Task brief: Copy every line from the records below that holds the word "Details".

Input data:
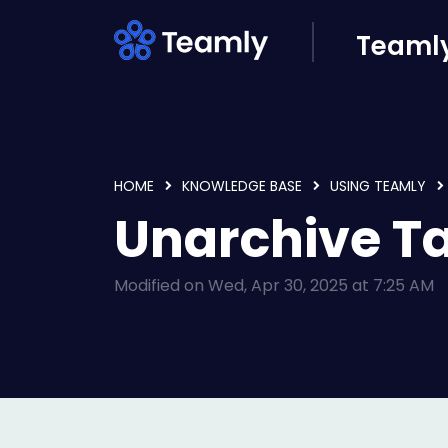
Skip to main content
Teamly
HOME
KNOWLEDGE BASE
USING TEAMLY
Unarchive T
Modified on Wed, Apr 30, 2025 at 7:25 AM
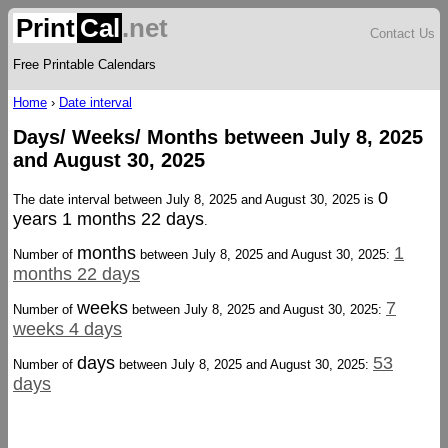
Print
Cal
.net
Contact Us
Free Printable Calendars
Home
›
Date interval
Days/ Weeks/ Months between July 8, 2025
and August 30, 2025
0
The date interval between July 8, 2025 and August 30, 2025 is
years 1 months 22 days
.
months
1
Number of
between July 8, 2025 and August 30, 2025:
months 22 days
weeks
7
Number of
between July 8, 2025 and August 30, 2025:
weeks 4 days
days
53
Number of
between July 8, 2025 and August 30, 2025:
days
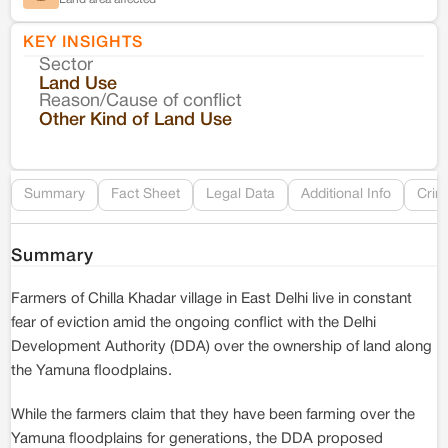
KEY INSIGHTS
Sector
Co
Land Use
Reason/Cause of conflict
Le
Other Kind of Land Use
Re
Summary
Fact Sheet
Legal Data
Additional Info
Crim
Summary
Farmers of Chilla Khadar village in East Delhi live in constant
fear of eviction amid the ongoing conflict with the Delhi
Development Authority (DDA) over the ownership of land along
the Yamuna floodplains.
While the farmers claim that they have been farming over the
Yamuna floodplains for generations, the DDA proposed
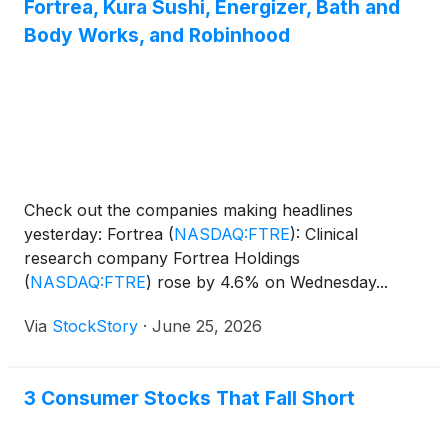
Fortrea, Kura Sushi, Energizer, Bath and
Body Works, and Robinhood
Check out the companies making headlines
yesterday: Fortrea
(
NASDAQ:FTRE
)
: Clinical
research company Fortrea Holdings
(
NASDAQ:FTRE
)
rose by 4.6% on Wednesday...
Via
StockStory
·
June 25, 2026
3 Consumer Stocks That Fall Short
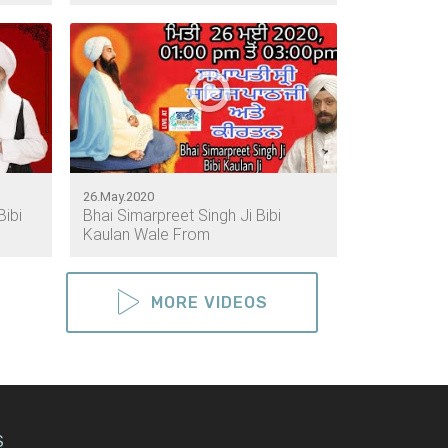
26.May.2020
Bibi
Bhai Simarpreet Singh Ji Bibi
Kaulan Wale From
MORE VIDEOS
S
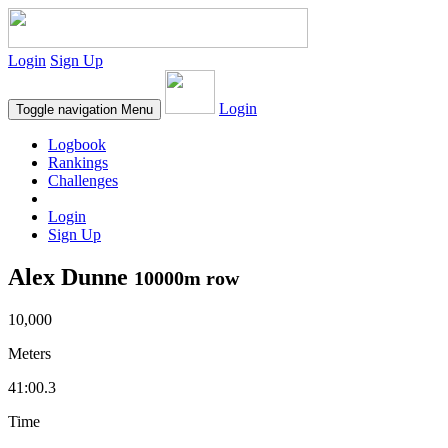
Login
Sign Up
Login
Toggle navigation
Menu
Logbook
Rankings
Challenges
Login
Sign Up
Alex Dunne
10000m row
10,000
Meters
41:00.3
Time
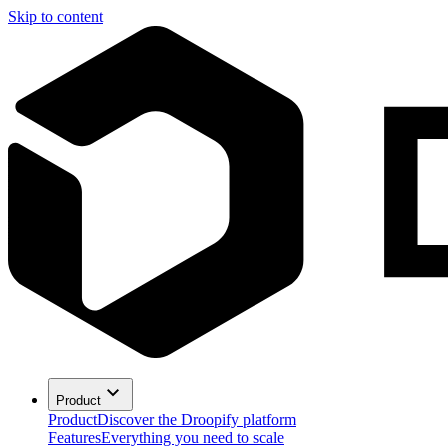
Skip to content
Product
Product
Discover the Droopify platform
Features
Everything you need to scale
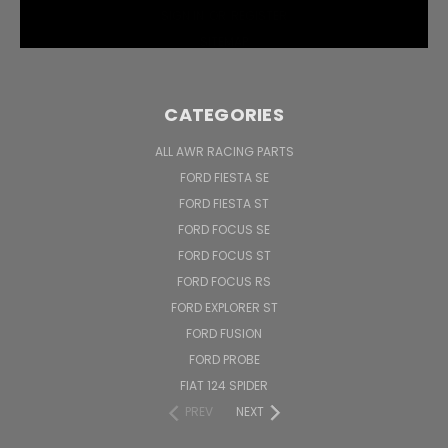
SIGN IN
OR
REGISTER
SITEMAP
CATEGORIES
ALL AWR RACING PARTS
FORD FIESTA SE
FORD FIESTA ST
FORD FOCUS SE
FORD FOCUS ST
FORD FOCUS RS
FORD EXPLORER ST
FORD FUSION
FORD PROBE
FIAT 124 SPIDER
PREV
NEXT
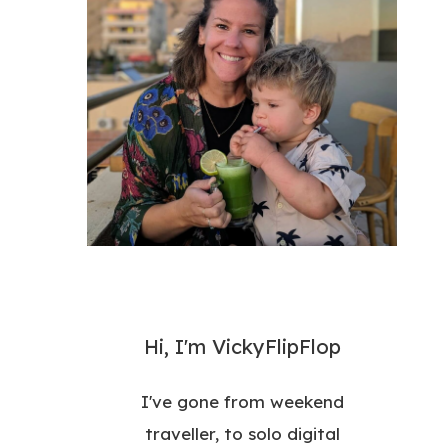
Hi, I'm VickyFlipFlop
I've gone from weekend
traveller, to solo digital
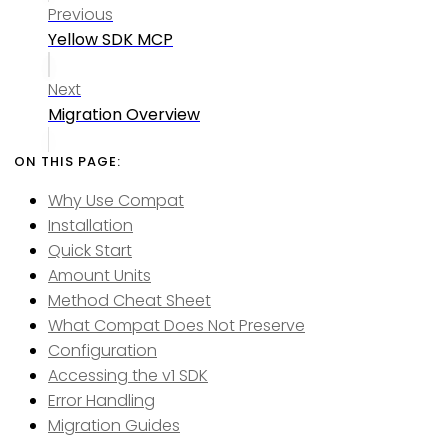
Previous
Yellow SDK MCP
Next
Migration Overview
Why Use Compat
Installation
Quick Start
Amount Units
Method Cheat Sheet
What Compat Does Not Preserve
Configuration
Accessing the v1 SDK
Error Handling
Migration Guides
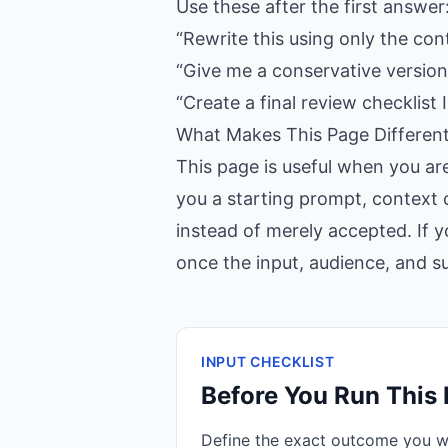
Use these after the first answer
“Rewrite this using only the con
“Give me a conservative version,
“Create a final review checklist I
What Makes This Page Differen
This page is useful when you ar
you a starting prompt, context c
instead of merely accepted. If y
once the input, audience, and suc
INPUT CHECKLIST
Before You Run This
Define the exact outcome you 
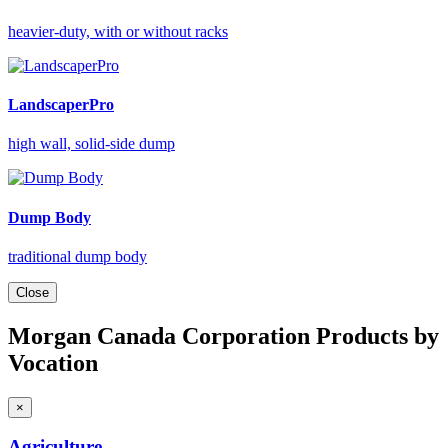
heavier-duty, with or without racks
LandscaperPro
high wall, solid-side dump
Dump Body
traditional dump body
Close
Morgan Canada Corporation Products by
Vocation
×
Agriculture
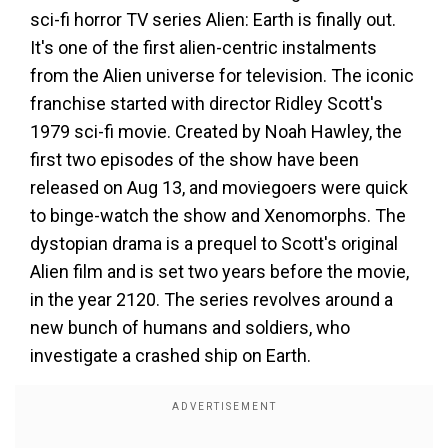
sci-fi horror TV series Alien: Earth is finally out.
It's one of the first alien-centric instalments
from the Alien universe for television. The iconic
franchise started with director Ridley Scott's
1979 sci-fi movie. Created by Noah Hawley, the
first two episodes of the show have been
released on Aug 13, and moviegoers were quick
to binge-watch the show and Xenomorphs. The
dystopian drama is a prequel to Scott's original
Alien film and is set two years before the movie,
in the year 2120. The series revolves around a
new bunch of humans and soldiers, who
investigate a crashed ship on Earth.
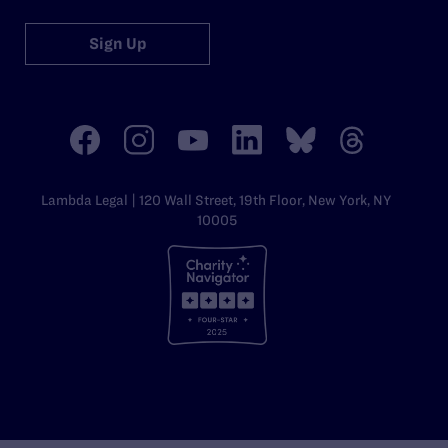
Sign Up
Lambda Legal | 120 Wall Street, 19th Floor, New York, NY
10005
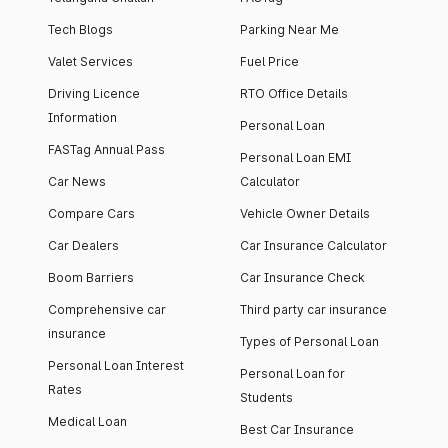
Tech Blogs
Parking Near Me
Valet Services
Fuel Price
Driving Licence
RTO Office Details
Information
Personal Loan
FASTag Annual Pass
Personal Loan EMI
Car News
Calculator
Compare Cars
Vehicle Owner Details
Car Dealers
Car Insurance Calculator
Boom Barriers
Car Insurance Check
Comprehensive car
Third party car insurance
insurance
Types of Personal Loan
Personal Loan Interest
Personal Loan for
Rates
Students
Medical Loan
Best Car Insurance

Task output:
RTO Office Details
Vehicle Owner Details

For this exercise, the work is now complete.